Texas governor Rick Perry declared himself a candidate for his party’s presidential nomination during a conservative conference in South Carolina on Saturday, adding his name to a crowded field of Republican Party contenders for the nation’s highest political office. The Texan’s entry is expected to upset the race as he might be uniquely qualified to unite social conservatives and Tea Party activists in the early primary states of Iowa and South Carolina.
Republican caucusgoers and primary voters in both states tend to be more conservative than right-wing voters in the northeast and Midwest of the country, forcing candidates to appeal to the base of their party early in the process before shifting to the center as the general elections begin to loom.

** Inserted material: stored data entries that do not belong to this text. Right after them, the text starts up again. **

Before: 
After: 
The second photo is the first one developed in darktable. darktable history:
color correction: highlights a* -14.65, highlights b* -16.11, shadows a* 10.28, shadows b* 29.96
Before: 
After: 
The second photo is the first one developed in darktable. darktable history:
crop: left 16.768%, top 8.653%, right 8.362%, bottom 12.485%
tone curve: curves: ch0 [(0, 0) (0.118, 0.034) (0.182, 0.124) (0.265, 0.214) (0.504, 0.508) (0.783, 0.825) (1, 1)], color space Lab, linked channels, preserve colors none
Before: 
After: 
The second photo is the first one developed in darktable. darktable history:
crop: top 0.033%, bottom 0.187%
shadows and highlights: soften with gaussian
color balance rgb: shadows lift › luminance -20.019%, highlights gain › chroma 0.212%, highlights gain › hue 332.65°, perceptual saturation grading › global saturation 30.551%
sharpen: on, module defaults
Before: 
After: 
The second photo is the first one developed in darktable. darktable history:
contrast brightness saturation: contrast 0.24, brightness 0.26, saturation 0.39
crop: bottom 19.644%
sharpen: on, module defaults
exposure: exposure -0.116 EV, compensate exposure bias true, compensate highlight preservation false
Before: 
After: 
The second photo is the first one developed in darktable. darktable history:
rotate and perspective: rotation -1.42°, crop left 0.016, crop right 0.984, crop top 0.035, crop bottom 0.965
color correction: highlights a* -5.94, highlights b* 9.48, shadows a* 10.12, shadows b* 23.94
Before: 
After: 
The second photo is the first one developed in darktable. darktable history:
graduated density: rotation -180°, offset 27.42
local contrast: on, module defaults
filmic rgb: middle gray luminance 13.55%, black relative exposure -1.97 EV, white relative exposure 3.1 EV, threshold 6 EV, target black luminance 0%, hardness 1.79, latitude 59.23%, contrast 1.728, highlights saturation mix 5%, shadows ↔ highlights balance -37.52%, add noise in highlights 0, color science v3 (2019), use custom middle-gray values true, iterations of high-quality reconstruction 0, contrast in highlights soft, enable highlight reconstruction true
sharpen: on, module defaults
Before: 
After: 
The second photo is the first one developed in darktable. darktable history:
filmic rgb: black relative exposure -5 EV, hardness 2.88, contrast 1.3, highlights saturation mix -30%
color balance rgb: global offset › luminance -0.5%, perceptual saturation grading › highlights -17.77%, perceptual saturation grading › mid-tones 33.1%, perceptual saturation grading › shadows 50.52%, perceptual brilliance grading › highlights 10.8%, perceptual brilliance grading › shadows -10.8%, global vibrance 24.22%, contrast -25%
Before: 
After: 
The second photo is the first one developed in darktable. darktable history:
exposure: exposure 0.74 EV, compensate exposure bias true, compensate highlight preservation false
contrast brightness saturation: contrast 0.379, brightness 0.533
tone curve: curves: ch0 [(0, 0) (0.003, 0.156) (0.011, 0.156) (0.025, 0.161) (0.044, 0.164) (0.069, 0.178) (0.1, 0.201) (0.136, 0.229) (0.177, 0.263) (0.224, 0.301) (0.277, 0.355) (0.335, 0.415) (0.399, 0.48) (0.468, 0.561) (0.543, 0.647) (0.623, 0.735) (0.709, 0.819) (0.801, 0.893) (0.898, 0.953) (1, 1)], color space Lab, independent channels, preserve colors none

Minnesota Congresswoman Michele Bachmann, who chairs the Tea Party Caucus in the House of Representatives, is likely to fare well in Iowa where she won an influential straw poll this weekend. Pro-life and adamantly opposed to gay marriage, Bachmann is able to charm the religious right while speaking to small-government conservatives in the Tea Party with her fierce criticism of the president’s economic and health-care reform policies. She probably won’t come out on top in any of the other early primary states however where, despite high name recognition, her ballot support is limited.
Perry, by contrast, remains unknown with approximately half of the electorate but is widely perceived as more electable than Bachmann or former Pennsylvania Senator Rick Santorum, another culture warrior. A strong showing in Iowa in early February of next year could set the stage for an outright victory in South Carolina later that month, pitting the governor against frontrunner Mitt Romney who is popular in New Hampshire and Nevada. Both will organize primaries in February 2012 as well. Florida is expected to be fifth in March.
Romney, who also sought the nomination in 2008, faces opposition from former Utah governor Jon Huntsman who served as America’s ambassador to China before he resigned this summer to campaign. Both are considered moderates on cultural issues like abortion and gay marriage and both previously endorsed cap-and-trade proposals to combat greenhouse gas emissions — now an unpopular position among conservatives who are skeptical about global warming.
Huntsman, like Romney, is a member of the Mormon church headquartered in Utah and could do well in neighboring Nevada before competing with the former Massachusetts governor for a win in Florida where he based his campaign.